OCE is also working on a project exploring whether it’s possible to use real world endpoints, such as time to treatment discontinuation (TTD), as a potential real-world endpoint for pragmatic randomized clinical trials, for FDA approved therapies in the postmarket setting.
“Through ‘Project: Switch,’ OCE is investigating whether well-matched contemporaneous synthetic control arms based on prior clinical trials can be used to make inferences regarding the effect of a new drug, or whether a synthetic control could be used to compare data to active control arms in ongoing randomized controlled trials in rare tumor types where the standard of care remained stagnant, and the prognosis is especially poor,” Gottlieb said.
FDA’s framework for RWE, created in response to a mandate in the 21st Century Cures, spells out the agency’s thinking on the types of guidances that need to be developed before RWE can be routinely used in regulatory science (The Cancer Letter, Jan. 4).
“We really need people to weigh in on the guidances, because one thing I did learn at FDA, pretty much if the FDA says something, the industry is going to do it,” former FDA Commissioner Robert Califf said at the meeting Jan. 28. “So, we’d like to get those guidances right.
“I’m very excited that Amy Abernethy is coming to the FDA [as principal deputy commissioner]. She is an expert on this, I have every confidence that she’ll help guide us through this.” (The Cancer Letter, Jan. 4).

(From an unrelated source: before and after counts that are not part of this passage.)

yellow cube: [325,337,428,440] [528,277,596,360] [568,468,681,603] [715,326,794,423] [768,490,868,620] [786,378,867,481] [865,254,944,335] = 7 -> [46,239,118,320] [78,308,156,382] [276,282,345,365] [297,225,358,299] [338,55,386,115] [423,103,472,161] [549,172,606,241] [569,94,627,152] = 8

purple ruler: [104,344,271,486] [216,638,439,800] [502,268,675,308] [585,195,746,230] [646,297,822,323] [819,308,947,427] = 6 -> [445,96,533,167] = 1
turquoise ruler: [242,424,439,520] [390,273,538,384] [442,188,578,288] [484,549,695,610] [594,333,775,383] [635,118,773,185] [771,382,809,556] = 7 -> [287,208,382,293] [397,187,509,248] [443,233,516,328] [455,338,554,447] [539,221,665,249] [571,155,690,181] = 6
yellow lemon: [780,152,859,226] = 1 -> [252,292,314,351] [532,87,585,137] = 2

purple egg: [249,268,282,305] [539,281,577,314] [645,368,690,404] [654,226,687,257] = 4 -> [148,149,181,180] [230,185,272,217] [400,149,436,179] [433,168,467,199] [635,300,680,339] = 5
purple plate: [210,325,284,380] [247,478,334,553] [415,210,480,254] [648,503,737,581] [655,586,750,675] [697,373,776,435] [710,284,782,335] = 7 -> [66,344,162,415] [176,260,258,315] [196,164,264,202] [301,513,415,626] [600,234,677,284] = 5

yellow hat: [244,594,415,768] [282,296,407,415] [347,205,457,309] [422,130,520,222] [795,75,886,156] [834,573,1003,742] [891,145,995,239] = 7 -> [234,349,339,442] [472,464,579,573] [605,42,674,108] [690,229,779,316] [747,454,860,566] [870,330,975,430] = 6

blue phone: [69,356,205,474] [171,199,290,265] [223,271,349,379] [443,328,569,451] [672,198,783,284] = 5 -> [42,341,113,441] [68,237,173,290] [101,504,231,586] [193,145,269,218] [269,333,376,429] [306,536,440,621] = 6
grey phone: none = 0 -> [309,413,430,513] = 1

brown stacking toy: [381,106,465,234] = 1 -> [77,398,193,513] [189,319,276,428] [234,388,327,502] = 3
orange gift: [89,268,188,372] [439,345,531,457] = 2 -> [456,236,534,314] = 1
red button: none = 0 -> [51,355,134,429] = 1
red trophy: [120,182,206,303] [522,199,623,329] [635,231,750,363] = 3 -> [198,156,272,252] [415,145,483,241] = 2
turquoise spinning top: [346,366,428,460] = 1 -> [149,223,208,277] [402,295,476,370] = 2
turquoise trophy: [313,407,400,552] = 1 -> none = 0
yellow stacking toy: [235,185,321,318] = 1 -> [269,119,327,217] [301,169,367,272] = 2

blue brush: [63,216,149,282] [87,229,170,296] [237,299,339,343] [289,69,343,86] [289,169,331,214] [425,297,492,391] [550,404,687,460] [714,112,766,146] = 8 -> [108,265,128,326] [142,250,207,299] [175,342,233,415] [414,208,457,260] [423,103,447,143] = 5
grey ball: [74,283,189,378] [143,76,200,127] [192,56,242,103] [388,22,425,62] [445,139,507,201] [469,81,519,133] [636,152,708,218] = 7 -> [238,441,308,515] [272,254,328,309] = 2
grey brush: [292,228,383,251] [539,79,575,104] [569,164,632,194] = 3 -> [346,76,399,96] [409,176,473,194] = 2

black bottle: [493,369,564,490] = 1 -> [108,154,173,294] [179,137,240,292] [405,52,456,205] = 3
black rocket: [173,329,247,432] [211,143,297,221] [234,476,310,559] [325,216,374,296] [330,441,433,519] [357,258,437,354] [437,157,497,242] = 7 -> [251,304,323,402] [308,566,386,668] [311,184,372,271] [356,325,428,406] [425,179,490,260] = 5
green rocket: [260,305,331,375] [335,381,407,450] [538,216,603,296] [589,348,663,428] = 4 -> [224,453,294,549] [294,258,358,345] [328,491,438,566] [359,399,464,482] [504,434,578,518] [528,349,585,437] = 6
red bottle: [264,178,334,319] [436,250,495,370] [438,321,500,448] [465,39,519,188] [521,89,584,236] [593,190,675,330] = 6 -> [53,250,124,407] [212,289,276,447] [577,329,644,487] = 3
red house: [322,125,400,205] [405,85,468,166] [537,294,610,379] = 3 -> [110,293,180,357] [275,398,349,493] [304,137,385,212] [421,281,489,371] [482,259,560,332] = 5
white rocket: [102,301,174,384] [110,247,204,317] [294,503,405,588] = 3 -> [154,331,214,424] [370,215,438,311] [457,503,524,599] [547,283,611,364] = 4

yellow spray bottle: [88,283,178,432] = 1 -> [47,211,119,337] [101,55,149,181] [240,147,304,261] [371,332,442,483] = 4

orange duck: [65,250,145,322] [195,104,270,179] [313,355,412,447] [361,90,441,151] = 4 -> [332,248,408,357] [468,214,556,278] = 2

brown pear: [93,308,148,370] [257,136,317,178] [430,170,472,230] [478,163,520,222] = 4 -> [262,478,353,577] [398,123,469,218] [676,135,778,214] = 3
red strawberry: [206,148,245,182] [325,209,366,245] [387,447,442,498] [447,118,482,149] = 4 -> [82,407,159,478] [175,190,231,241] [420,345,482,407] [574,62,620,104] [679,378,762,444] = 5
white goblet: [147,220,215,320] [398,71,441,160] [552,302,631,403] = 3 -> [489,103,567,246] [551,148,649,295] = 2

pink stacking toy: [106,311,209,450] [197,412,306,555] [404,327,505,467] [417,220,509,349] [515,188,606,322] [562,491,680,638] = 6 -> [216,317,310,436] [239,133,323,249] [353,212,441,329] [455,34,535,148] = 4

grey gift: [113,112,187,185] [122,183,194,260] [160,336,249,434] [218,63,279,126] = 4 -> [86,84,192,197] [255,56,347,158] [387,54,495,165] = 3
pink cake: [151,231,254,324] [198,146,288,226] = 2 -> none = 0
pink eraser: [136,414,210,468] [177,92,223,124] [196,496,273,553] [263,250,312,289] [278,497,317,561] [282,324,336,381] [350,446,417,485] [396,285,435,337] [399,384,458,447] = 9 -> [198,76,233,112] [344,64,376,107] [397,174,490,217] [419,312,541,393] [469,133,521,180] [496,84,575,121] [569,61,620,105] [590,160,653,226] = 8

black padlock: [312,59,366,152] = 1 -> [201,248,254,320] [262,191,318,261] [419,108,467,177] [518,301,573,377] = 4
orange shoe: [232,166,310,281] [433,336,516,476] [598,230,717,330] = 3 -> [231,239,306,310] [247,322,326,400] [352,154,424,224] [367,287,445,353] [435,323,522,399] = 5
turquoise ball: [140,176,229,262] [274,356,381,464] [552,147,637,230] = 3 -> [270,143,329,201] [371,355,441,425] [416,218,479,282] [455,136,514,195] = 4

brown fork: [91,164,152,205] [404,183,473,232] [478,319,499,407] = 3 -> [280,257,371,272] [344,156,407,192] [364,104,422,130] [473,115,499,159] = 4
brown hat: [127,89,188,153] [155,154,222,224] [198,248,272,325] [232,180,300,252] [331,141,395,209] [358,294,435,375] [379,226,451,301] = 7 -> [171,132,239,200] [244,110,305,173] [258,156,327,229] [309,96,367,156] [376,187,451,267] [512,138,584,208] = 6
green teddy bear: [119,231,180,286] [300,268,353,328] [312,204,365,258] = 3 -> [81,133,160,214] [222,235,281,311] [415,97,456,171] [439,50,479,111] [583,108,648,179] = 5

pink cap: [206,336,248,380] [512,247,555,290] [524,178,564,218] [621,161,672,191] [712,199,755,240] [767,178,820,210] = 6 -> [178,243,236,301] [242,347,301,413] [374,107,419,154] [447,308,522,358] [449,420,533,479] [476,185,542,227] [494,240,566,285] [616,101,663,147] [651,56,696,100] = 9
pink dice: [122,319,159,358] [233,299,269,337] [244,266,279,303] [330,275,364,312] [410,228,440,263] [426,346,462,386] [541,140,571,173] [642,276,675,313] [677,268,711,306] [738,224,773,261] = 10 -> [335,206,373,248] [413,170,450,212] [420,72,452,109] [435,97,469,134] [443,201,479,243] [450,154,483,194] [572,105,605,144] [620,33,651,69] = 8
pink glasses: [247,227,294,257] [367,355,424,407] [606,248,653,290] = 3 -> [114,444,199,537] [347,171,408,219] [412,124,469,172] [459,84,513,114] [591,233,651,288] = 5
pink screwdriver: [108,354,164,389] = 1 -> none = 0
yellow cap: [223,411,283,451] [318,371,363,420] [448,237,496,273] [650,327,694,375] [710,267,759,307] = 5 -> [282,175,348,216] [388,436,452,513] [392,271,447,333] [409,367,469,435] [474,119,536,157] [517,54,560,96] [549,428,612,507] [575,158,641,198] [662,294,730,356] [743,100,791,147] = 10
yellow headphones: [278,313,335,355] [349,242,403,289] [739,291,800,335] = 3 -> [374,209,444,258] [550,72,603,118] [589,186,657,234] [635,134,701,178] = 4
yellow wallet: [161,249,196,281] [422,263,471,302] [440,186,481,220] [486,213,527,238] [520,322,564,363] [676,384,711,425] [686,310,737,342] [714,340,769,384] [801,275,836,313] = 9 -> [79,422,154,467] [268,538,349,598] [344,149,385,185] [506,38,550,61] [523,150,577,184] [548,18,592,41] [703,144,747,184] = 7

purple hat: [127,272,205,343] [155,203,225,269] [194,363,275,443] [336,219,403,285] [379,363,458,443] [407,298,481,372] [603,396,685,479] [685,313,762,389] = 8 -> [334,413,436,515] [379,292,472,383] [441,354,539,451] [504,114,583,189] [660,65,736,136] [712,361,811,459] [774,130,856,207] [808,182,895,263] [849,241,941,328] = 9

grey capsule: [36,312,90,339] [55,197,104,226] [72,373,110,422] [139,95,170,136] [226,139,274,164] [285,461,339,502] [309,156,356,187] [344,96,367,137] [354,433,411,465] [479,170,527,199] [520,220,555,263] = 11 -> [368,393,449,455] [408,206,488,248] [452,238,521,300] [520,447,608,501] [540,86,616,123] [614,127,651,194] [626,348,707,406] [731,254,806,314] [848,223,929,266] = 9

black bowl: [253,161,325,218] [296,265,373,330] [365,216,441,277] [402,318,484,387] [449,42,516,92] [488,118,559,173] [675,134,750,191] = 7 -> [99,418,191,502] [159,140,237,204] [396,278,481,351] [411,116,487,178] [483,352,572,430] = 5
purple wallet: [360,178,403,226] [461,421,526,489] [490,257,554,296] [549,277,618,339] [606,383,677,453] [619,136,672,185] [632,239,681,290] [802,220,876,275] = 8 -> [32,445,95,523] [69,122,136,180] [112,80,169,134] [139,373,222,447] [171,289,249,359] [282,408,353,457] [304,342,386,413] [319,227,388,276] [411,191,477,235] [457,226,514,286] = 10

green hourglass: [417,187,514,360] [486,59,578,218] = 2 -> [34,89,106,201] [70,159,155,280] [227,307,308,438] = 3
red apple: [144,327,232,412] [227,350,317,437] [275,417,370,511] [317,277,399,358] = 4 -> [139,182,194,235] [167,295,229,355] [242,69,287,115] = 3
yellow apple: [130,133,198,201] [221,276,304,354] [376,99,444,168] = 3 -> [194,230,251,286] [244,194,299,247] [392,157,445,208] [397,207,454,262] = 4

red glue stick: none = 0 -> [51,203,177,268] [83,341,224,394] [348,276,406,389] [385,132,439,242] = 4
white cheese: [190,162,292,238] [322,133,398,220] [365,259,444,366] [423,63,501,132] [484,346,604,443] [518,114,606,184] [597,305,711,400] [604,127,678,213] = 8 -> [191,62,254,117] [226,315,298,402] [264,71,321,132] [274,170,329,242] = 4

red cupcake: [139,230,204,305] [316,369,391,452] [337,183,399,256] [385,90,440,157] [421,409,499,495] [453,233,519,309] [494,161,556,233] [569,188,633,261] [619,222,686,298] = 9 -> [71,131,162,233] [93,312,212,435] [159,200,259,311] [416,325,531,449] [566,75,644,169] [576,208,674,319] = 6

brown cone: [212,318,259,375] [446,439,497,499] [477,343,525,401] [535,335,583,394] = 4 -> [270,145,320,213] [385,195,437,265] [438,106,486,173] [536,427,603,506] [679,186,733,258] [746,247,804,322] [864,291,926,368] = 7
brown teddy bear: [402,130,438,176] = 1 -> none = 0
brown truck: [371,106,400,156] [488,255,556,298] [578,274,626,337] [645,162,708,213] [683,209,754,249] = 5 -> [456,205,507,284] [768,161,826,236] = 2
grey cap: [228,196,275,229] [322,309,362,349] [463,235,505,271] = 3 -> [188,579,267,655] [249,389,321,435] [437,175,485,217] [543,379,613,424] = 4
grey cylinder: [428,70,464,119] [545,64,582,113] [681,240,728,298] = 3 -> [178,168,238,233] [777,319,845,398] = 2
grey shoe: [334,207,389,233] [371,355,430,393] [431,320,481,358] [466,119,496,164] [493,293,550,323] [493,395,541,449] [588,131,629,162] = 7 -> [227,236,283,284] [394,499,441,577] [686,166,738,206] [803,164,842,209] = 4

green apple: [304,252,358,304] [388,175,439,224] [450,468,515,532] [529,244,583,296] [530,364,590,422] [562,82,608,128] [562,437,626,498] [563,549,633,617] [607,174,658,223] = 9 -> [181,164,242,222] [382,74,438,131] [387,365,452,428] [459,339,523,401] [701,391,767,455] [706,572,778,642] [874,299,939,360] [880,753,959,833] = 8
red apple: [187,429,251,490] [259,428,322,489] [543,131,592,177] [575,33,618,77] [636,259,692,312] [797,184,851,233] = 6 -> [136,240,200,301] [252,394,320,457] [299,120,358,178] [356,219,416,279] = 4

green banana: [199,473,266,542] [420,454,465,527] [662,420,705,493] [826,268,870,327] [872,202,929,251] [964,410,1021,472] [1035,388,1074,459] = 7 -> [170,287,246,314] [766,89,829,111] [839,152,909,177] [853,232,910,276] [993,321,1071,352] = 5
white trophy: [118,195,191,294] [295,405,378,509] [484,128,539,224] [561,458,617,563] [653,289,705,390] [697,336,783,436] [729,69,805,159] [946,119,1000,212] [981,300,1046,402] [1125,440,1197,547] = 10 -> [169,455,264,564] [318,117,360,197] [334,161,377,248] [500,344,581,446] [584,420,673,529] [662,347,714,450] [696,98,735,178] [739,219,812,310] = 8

There is a need to better understand AI algorithms, and whether they generate results that are replicable, said former FDA Commissioner Mark McClellan, who is also a former commissioner for the Centers for Medicare and Medicaid Services.
I think what we have is the opportunity with the kinds of tools that are now becoming available, be they sensors in humans, or the opportunity to access the data that’s coming in both real time and retrospectively, we’re going to be able to prevent problems.
Andrew von Eschenbach
“It’s great to see the progress that’s happening at FDA,” McClellan said at the meeting. “I think Rob [Califf]’s vision for what the future ought to look like, which is a lot of data from a wide variety of sources, including many that a lot of people in the health care industry aren’t really thinking about as important sources of health relevant information—that is the right vision. I think we’re still a long way from getting there. So, great vision, great potential.”
Using real-world data effectively is akin to monitoring jet engines to prevent plane crashes, said Andrew von Eschenbach, former FDA commissioner and former NCI director.
“People won’t die, because planes don’t crash. GE has a system in which their jet engines have an incredible number of sensors that are in those engines and they’re sensing and monitoring those engines in real time, and so they know in real time if there’s anything going wrong,” von Eschenbach said at the meeting.
“I think what we have is the opportunity with the kinds of tools that are now becoming available, be they sensors in humans, or the opportunity to access the data that’s coming in both real time and retrospectively, we’re going to be able to prevent problems. We’re going to be able to see ahead, just like they can, and not only retrospectively correct what’s going on, but prospectively be able to create what needs to be created to save lives.”